## Work to be completed
Put every line of the listing below into a numbered list, leaving out the blank lines.

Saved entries
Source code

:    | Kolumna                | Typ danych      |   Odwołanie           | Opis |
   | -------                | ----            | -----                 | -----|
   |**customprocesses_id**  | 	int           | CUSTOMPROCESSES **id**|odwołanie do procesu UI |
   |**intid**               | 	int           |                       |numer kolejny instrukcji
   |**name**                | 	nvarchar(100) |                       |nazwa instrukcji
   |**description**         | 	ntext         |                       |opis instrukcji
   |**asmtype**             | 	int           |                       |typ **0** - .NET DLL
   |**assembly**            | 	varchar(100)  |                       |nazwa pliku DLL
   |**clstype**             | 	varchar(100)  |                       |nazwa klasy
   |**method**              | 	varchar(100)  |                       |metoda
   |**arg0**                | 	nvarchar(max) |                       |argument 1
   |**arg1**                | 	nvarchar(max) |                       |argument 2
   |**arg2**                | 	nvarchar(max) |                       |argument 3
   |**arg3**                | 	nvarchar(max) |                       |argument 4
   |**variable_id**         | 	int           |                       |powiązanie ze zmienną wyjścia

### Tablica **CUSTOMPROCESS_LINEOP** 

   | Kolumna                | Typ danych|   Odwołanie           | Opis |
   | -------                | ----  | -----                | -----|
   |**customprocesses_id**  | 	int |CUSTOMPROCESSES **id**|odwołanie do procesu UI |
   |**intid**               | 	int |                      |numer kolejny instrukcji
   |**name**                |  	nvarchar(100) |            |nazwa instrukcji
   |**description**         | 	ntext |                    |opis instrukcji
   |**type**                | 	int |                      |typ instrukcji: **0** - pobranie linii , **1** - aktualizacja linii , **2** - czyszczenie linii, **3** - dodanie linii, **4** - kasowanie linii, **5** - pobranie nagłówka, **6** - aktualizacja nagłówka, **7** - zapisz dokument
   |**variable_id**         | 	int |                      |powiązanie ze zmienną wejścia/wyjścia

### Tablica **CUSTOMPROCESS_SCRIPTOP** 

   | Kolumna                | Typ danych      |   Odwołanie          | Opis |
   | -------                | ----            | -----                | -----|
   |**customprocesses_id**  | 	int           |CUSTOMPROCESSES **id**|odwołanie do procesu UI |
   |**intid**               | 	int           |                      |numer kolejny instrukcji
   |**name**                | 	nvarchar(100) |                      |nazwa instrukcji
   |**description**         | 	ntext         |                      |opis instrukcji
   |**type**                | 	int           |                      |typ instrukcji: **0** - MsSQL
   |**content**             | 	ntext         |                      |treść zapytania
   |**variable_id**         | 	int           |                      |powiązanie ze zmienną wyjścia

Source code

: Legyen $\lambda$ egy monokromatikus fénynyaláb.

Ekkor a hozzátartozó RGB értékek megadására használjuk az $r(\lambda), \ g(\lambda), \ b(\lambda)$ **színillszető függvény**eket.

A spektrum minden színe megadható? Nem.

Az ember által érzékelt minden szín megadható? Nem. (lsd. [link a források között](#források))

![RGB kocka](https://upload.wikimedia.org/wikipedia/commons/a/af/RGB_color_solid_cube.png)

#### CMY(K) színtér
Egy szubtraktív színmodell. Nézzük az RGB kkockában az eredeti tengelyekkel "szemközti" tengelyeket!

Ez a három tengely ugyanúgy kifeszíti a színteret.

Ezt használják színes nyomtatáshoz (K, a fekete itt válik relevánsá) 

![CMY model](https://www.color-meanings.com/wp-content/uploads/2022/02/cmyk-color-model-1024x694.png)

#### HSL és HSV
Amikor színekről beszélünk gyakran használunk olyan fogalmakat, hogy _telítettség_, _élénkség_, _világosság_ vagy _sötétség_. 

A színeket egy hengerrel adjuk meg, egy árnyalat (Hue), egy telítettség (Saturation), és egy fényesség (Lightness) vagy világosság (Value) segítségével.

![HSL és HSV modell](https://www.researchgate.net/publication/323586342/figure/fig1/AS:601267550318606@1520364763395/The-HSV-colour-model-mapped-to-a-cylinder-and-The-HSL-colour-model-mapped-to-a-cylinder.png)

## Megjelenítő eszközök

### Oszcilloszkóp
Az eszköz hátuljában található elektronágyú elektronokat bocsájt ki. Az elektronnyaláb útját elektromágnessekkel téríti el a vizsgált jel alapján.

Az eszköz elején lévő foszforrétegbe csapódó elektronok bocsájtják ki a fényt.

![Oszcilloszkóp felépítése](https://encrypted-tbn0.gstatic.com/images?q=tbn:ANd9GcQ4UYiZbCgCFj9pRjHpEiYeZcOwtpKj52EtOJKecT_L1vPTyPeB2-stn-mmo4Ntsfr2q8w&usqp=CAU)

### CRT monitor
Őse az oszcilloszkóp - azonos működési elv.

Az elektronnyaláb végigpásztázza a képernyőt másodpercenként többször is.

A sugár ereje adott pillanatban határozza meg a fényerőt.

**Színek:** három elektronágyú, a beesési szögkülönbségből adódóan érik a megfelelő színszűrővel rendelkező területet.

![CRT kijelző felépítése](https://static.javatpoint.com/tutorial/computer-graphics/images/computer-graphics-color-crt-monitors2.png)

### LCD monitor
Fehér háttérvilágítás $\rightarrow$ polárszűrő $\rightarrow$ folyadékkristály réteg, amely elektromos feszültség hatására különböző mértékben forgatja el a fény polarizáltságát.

## Response to this task
1. Source code
2. :    | Kolumna                | Typ danych      |   Odwołanie           | Opis |
3.    | -------                | ----            | -----                 | -----|
4.    |**customprocesses_id**  | 	int           | CUSTOMPROCESSES **id**|odwołanie do procesu UI |
5.    |**intid**               | 	int           |                       |numer kolejny instrukcji
6.    |**name**                | 	nvarchar(100) |                       |nazwa instrukcji
7.    |**description**         | 	ntext         |                       |opis instrukcji
8.    |**asmtype**             | 	int           |                       |typ **0** - .NET DLL
9.    |**assembly**            | 	varchar(100)  |                       |nazwa pliku DLL
10.    |**clstype**             | 	varchar(100)  |                       |nazwa klasy
11.    |**method**              | 	varchar(100)  |                       |metoda
12.    |**arg0**                | 	nvarchar(max) |                       |argument 1
13.    |**arg1**                | 	nvarchar(max) |                       |argument 2
14.    |**arg2**                | 	nvarchar(max) |                       |argument 3
15.    |**arg3**                | 	nvarchar(max) |                       |argument 4
16.    |**variable_id**         | 	int           |                       |powiązanie ze zmienną wyjścia
17. ### Tablica **CUSTOMPROCESS_LINEOP** 
18.    | Kolumna                | Typ danych|   Odwołanie           | Opis |
19.    | -------                | ----  | -----                | -----|
20.    |**customprocesses_id**  | 	int |CUSTOMPROCESSES **id**|odwołanie do procesu UI |
21.    |**intid**               | 	int |                      |numer kolejny instrukcji
22.    |**name**                |  	nvarchar(100) |            |nazwa instrukcji
23.    |**description**         | 	ntext |                    |opis instrukcji
24.    |**type**                | 	int |                      |typ instrukcji: **0** - pobranie linii , **1** - aktualizacja linii , **2** - czyszczenie linii, **3** - dodanie linii, **4** - kasowanie linii, **5** - pobranie nagłówka, **6** - aktualizacja nagłówka, **7** - zapisz dokument
25.    |**variable_id**         | 	int |                      |powiązanie ze zmienną wejścia/wyjścia
26. ### Tablica **CUSTOMPROCESS_SCRIPTOP** 
27.    | Kolumna                | Typ danych      |   Odwołanie          | Opis |
28.    | -------                | ----            | -----                | -----|
29.    |**customprocesses_id**  | 	int           |CUSTOMPROCESSES **id**|odwołanie do procesu UI |
30.    |**intid**               | 	int           |                      |numer kolejny instrukcji
31.    |**name**                | 	nvarchar(100) |                      |nazwa instrukcji
32.    |**description**         | 	ntext         |                      |opis instrukcji
33.    |**type**                | 	int           |                      |typ instrukcji: **0** - MsSQL
34.    |**content**             | 	ntext         |                      |treść zapytania
35.    |**variable_id**         | 	int           |                      |powiązanie ze zmienną wyjścia
36. Source code
37. : Legyen $\lambda$ egy monokromatikus fénynyaláb.
38. Ekkor a hozzátartozó RGB értékek megadására használjuk az $r(\lambda), \ g(\lambda), \ b(\lambda)$ **színillszető függvény**eket.
39. A spektrum minden színe megadható? Nem.
40. Az ember által érzékelt minden szín megadható? Nem. (lsd. [link a források között](#források))
41. ![RGB kocka](https://upload.wikimedia.org/wikipedia/commons/a/af/RGB_color_solid_cube.png)
42. #### CMY(K) színtér
43. Egy szubtraktív színmodell. Nézzük az RGB kkockában az eredeti tengelyekkel "szemközti" tengelyeket!
44. Ez a három tengely ugyanúgy kifeszíti a színteret.
45. Ezt használják színes nyomtatáshoz (K, a fekete itt válik relevánsá) 
46. ![CMY model](https://www.color-meanings.com/wp-content/uploads/2022/02/cmyk-color-model-1024x694.png)
47. #### HSL és HSV
48. Amikor színekről beszélünk gyakran használunk olyan fogalmakat, hogy _telítettség_, _élénkség_, _világosság_ vagy _sötétség_. 
49. A színeket egy hengerrel adjuk meg, egy árnyalat (Hue), egy telítettség (Saturation), és egy fényesség (Lightness) vagy világosság (Value) segítségével.
50. ![HSL és HSV modell](https://www.researchgate.net/publication/323586342/figure/fig1/AS:601267550318606@1520364763395/The-HSV-colour-model-mapped-to-a-cylinder-and-The-HSL-colour-model-mapped-to-a-cylinder.png)
51. ## Megjelenítő eszközök
52. ### Oszcilloszkóp
53. Az eszköz hátuljában található elektronágyú elektronokat bocsájt ki. Az elektronnyaláb útját elektromágnessekkel téríti el a vizsgált jel alapján.
54. Az eszköz elején lévő foszforrétegbe csapódó elektronok bocsájtják ki a fényt.
55. ![Oszcilloszkóp felépítése](https://encrypted-tbn0.gstatic.com/images?q=tbn:ANd9GcQ4UYiZbCgCFj9pRjHpEiYeZcOwtpKj52EtOJKecT_L1vPTyPeB2-stn-mmo4Ntsfr2q8w&usqp=CAU)
56. ### CRT monitor
57. Őse az oszcilloszkóp - azonos működési elv.
58. Az elektronnyaláb végigpásztázza a képernyőt másodpercenként többször is.
59. A sugár ereje adott pillanatban határozza meg a fényerőt.
60. **Színek:** három elektronágyú, a beesési szögkülönbségből adódóan érik a megfelelő színszűrővel rendelkező területet.
61. ![CRT kijelző felépítése](https://static.javatpoint.com/tutorial/computer-graphics/images/computer-graphics-color-crt-monitors2.png)
62. ### LCD monitor
63. Fehér háttérvilágítás $\rightarrow$ polárszűrő $\rightarrow$ folyadékkristály réteg, amely elektromos feszültség hatására különböző mértékben forgatja el a fény polarizáltságát.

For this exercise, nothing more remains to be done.